Fast Sintering of Thermoelectric Silicide Powders Using Open Die Pressing Technique

The modern study of thermoelectric materials offers two important targets: from one side the research is oriented to the development of materials with increased adimensional figure of merit, ZT, providing an improvement in energy conversion efficiency in order to make thermoelectric technology more appealing for larger scale operations. On the other hand, a hard challenge is represented by the research of novel materials based on cheaper, more reliable and less hazardous elements. This second objective is at the base of different attempts of overcoming the modern consolidated thermoelectric technology with its limits often related to the materials involved. Thermoelectric silicides, based on silicon and common metals, are interesting representatives of this second approach: the good performances in a range of temperatures able to open new fields of application for thermoelectricity, associated to the characteristics of the basic elements involved, make this class of materials a good candidate for the realization of alternative thermoelectric modules.

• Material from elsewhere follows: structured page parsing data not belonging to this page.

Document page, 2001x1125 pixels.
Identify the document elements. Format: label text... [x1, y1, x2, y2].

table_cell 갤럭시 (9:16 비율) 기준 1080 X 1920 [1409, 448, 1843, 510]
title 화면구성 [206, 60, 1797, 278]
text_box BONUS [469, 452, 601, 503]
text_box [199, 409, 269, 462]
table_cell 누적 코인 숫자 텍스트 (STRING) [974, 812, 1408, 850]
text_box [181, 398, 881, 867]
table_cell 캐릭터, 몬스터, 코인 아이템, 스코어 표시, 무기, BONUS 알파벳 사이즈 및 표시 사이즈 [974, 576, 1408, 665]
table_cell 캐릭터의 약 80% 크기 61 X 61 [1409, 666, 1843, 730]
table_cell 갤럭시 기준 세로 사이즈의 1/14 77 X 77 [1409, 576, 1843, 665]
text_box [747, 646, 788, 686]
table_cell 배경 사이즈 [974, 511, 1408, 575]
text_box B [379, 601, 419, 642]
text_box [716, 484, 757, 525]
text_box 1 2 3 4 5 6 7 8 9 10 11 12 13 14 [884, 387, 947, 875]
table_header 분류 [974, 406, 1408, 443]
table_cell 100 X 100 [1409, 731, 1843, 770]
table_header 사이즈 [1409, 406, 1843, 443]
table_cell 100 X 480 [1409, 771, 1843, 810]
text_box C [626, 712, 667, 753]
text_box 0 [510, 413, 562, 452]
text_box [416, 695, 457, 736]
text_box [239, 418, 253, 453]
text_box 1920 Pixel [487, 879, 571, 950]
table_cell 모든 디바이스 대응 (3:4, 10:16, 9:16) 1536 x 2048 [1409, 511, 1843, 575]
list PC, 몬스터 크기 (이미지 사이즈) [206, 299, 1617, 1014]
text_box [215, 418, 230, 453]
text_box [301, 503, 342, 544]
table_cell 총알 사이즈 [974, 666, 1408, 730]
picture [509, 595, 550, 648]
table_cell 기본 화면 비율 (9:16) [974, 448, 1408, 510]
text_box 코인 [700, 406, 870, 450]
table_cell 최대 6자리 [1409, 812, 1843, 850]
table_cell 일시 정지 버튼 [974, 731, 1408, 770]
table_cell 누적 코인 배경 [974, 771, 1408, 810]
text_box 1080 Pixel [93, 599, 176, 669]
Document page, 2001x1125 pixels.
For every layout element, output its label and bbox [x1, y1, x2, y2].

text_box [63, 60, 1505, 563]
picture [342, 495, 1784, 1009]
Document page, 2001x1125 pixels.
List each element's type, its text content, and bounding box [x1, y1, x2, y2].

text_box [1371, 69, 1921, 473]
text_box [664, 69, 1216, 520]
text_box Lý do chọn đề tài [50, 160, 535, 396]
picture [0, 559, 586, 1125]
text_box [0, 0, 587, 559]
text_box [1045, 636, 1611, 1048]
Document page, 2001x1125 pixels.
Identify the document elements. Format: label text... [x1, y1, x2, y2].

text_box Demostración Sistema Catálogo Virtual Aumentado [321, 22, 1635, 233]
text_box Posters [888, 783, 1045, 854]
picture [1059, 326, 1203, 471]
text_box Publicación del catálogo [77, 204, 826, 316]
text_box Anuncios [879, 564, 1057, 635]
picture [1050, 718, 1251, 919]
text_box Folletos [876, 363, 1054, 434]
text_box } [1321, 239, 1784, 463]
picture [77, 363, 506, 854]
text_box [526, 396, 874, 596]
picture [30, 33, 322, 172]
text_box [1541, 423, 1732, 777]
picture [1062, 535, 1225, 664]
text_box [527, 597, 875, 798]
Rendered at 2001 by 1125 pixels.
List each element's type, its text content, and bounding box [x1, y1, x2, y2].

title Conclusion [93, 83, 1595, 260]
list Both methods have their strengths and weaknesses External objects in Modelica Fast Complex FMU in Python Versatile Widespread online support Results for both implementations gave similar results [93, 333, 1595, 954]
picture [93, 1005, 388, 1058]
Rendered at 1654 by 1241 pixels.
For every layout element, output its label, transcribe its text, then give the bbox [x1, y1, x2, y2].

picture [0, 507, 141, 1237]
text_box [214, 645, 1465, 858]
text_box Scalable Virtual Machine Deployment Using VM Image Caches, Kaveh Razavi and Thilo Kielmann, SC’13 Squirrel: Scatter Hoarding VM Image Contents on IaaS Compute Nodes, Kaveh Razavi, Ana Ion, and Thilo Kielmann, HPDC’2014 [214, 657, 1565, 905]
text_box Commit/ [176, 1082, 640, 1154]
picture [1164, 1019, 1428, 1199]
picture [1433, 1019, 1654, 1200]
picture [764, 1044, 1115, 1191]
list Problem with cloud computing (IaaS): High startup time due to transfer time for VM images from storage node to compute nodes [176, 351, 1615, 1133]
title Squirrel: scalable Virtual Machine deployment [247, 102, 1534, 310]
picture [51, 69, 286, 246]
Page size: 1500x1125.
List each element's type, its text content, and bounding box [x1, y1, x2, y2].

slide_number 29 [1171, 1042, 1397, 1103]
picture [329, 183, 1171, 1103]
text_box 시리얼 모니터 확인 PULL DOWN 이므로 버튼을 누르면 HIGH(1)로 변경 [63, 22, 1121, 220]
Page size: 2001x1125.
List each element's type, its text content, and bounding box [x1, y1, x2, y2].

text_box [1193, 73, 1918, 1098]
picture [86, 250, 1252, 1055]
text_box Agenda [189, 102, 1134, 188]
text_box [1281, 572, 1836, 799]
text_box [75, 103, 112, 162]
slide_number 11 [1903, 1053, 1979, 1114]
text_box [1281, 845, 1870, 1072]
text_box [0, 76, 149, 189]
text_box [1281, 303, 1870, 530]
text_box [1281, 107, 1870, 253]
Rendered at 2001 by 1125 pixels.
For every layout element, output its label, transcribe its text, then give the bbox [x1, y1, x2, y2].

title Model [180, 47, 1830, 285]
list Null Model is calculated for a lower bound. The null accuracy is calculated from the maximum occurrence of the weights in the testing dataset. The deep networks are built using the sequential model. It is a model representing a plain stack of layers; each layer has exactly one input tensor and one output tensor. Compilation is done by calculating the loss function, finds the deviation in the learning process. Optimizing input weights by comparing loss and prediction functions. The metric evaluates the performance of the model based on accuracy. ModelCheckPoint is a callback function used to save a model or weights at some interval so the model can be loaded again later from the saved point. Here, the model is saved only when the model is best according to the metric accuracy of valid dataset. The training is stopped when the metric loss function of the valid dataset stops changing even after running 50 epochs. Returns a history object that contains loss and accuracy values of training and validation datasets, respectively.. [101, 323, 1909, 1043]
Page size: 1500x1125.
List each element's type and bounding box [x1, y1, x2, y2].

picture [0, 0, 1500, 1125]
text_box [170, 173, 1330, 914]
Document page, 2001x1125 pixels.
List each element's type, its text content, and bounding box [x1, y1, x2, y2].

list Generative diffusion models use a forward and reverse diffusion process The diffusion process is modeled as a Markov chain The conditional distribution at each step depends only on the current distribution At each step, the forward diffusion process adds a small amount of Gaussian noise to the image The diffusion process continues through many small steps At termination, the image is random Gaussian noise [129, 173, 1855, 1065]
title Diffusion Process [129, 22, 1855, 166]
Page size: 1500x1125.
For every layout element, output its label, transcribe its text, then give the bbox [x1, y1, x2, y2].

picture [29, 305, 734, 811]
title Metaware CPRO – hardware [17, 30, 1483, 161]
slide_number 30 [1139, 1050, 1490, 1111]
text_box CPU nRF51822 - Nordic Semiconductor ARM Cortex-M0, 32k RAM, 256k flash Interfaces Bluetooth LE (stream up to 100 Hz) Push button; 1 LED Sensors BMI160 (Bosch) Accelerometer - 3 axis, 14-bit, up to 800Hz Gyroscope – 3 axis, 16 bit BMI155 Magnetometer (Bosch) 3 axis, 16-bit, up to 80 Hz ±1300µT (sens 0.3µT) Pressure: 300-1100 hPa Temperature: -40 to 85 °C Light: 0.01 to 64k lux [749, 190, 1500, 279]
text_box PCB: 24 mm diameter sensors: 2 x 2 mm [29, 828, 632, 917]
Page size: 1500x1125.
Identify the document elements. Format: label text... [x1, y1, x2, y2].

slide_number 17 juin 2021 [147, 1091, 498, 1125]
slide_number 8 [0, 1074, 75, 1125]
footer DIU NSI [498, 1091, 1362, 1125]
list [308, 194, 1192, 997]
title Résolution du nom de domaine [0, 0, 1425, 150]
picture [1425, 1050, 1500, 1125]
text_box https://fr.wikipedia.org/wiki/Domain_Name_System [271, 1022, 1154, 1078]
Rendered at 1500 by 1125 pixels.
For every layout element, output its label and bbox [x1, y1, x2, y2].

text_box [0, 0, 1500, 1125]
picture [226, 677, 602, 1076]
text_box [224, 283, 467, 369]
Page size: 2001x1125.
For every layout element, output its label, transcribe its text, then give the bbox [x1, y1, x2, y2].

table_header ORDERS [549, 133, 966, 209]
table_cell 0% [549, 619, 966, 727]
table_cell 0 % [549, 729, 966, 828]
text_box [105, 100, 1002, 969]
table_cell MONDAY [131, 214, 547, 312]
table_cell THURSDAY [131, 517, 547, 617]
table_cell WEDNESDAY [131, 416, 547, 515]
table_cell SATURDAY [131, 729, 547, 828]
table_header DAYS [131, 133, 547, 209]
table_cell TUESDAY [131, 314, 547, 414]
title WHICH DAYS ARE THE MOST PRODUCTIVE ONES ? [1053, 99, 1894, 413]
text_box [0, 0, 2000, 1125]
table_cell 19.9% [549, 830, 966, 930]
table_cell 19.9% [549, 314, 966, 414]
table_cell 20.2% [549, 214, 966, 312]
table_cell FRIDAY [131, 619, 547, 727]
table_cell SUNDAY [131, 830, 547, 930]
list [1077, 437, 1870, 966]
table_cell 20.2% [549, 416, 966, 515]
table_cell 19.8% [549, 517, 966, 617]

This work presents the effects of Open Die Pressing (ODP) technique on magnesium silicide. ODP is a mechanical process, already applied to chalcogenides and Zn4Sb3 powders, able to provide a fast sintering of the material. The low temperatures used for sintering and the short time required represent favourable technological aspects to produce thermoelectric bulks with optimal properties. Another important feature of this technique is the capability of producing textured samples, a key characteristic in some cases to optimize material performances. Magnesium silicide powders have been ODP processed obtaining dense samples. Structural analyses displayed the presence of a single phase material with no oxidation, some time observed in spark plasma sintered samples. Sintering parameters (time, temperature) have been changed looking for a reduction of grain growth during the process and for the maximization of sample density.